→ **TO BE DONE**
A. In the butterbox babies article, give everything from "CBC News, By" down to "War. (Bette Cahill)" again, swapping "closet" for "wardrobe".
B. In the butterbox babies article, shorten the paragraph that begins "The half-metre pine grocery crates" and keep its main facts.
C. According to the butterbox babies article, during which war did William and Lila Young's maternity home thrive?

'Butterbox babies' maternity home survivors still search for birth families

Seven decades later, adoptees still seek answers to their past

CBC News, By Katy Parsons, Dec 03, 2016

Ideal Maternity Home

Photo of babies and staff from an official brochure of the Ideal Maternity Home. (Bette Cahill)

Every morning when Riva Barnett opens her bedroom closet she looks down at a small, wooden butter box that serves as a stark reminder of what could have been her fate.

Had she not been adopted, she believes she would have been buried in a box just like it.

"It's a reminder of where I could have ended up, how I did end up, and it makes me very grateful," she said.

William and Lila Young
William and Lila Young's maternity home thrived during the Second World War. (Bette Cahill)

The half-metre pine grocery crates served as unmarked wooden coffins for infants who died at the Ideal Maternity Home in East Chester, N.S., and were buried on the property and at a cemetery in nearby Fox Point.

→ **RECORDS**
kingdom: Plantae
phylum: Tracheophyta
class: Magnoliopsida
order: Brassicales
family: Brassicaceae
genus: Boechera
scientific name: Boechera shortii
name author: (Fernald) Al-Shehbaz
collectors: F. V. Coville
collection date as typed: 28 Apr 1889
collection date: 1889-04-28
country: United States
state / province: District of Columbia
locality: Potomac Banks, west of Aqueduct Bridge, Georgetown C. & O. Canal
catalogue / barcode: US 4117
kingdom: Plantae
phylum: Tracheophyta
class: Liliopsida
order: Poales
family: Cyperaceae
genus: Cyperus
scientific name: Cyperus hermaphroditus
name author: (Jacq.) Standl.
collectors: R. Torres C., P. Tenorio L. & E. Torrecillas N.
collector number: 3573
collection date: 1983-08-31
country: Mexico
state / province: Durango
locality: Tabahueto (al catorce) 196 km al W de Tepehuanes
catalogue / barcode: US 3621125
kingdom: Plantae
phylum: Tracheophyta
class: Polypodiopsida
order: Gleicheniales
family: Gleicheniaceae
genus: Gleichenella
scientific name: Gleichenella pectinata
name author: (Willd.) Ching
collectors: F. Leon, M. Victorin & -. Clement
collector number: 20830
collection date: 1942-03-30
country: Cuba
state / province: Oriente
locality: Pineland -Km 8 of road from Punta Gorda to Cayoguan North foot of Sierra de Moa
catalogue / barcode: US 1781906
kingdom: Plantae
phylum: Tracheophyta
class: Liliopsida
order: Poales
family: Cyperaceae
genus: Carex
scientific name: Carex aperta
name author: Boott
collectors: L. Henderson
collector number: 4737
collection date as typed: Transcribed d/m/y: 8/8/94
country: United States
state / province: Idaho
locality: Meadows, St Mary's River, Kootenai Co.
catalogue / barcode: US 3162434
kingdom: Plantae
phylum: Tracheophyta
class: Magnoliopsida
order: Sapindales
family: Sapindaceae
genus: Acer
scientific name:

→ **RESPONSES FOR EACH TASK**
A.
CBC News, By Katy Parsons, Dec 03, 2016

Ideal Maternity Home

Photo of babies and staff from an official brochure of the Ideal Maternity Home. (Bette Cahill)

Every morning when Riva Barnett opens her bedroom wardrobe she looks down at a small, wooden butter box that serves as a stark reminder of what could have been her fate.

Had she not been adopted, she believes she would have been buried in a box just like it.

"It's a reminder of where I could have ended up, how I did end up, and it makes me very grateful," she said.

William and Lila Young
William and Lila Young's maternity home thrived during the Second World War. (Bette Cahill)

B. Half-metre pine grocery crates were used as unmarked coffins for infants who died at the Ideal Maternity Home in East Chester, N.S. The infants were buried on the property and at a cemetery in nearby Fox Point.

C. The Second World War.